[GOAL OF THE EXERCISE]:
An exact copy of the lines from the one containing "left elbow: (807, 873)" through the end of the material is all that is wanted; transcribe only those.

[DATA FOR THIS EXERCISE]:
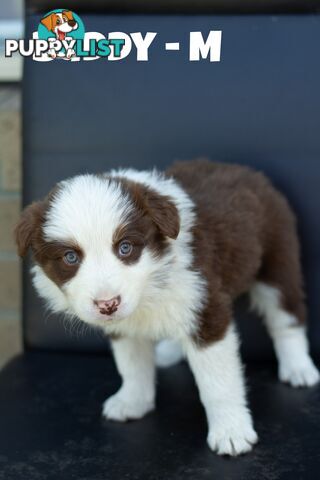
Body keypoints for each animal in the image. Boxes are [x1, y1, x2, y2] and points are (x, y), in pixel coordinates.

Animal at [15, 160, 320, 454]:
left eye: (125, 248)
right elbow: (132, 364)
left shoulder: (206, 307)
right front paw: (133, 401)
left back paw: (298, 368)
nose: (107, 305)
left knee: (287, 317)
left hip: (277, 260)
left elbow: (218, 381)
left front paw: (231, 432)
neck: (150, 284)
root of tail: (251, 173)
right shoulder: (128, 325)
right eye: (70, 257)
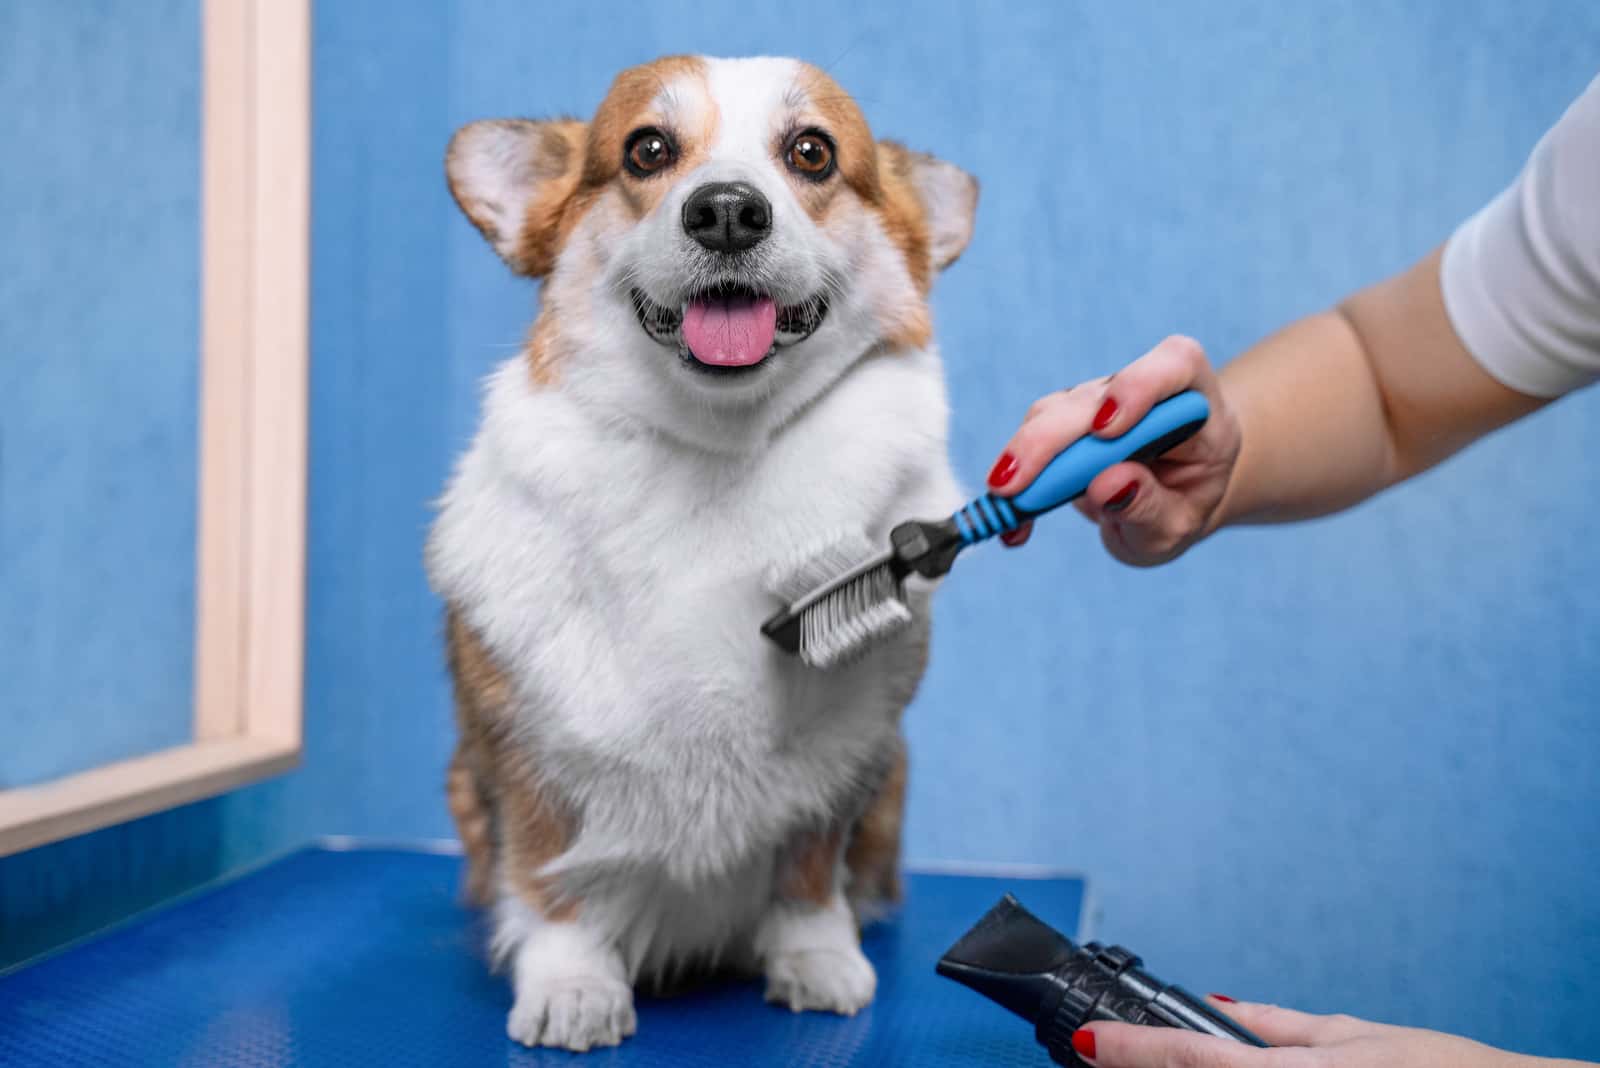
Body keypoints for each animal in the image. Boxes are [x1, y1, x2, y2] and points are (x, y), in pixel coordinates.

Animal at [425, 54, 972, 1048]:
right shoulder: (527, 756)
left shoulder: (845, 760)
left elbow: (807, 873)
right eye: (647, 149)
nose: (724, 210)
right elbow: (551, 880)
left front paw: (817, 959)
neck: (718, 459)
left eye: (811, 152)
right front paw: (571, 986)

[ANSWER BOX]:
left elbow: (807, 873)
right eye: (647, 149)
nose: (724, 210)
right elbow: (551, 880)
left front paw: (817, 959)
neck: (718, 459)
left eye: (811, 152)
right front paw: (571, 986)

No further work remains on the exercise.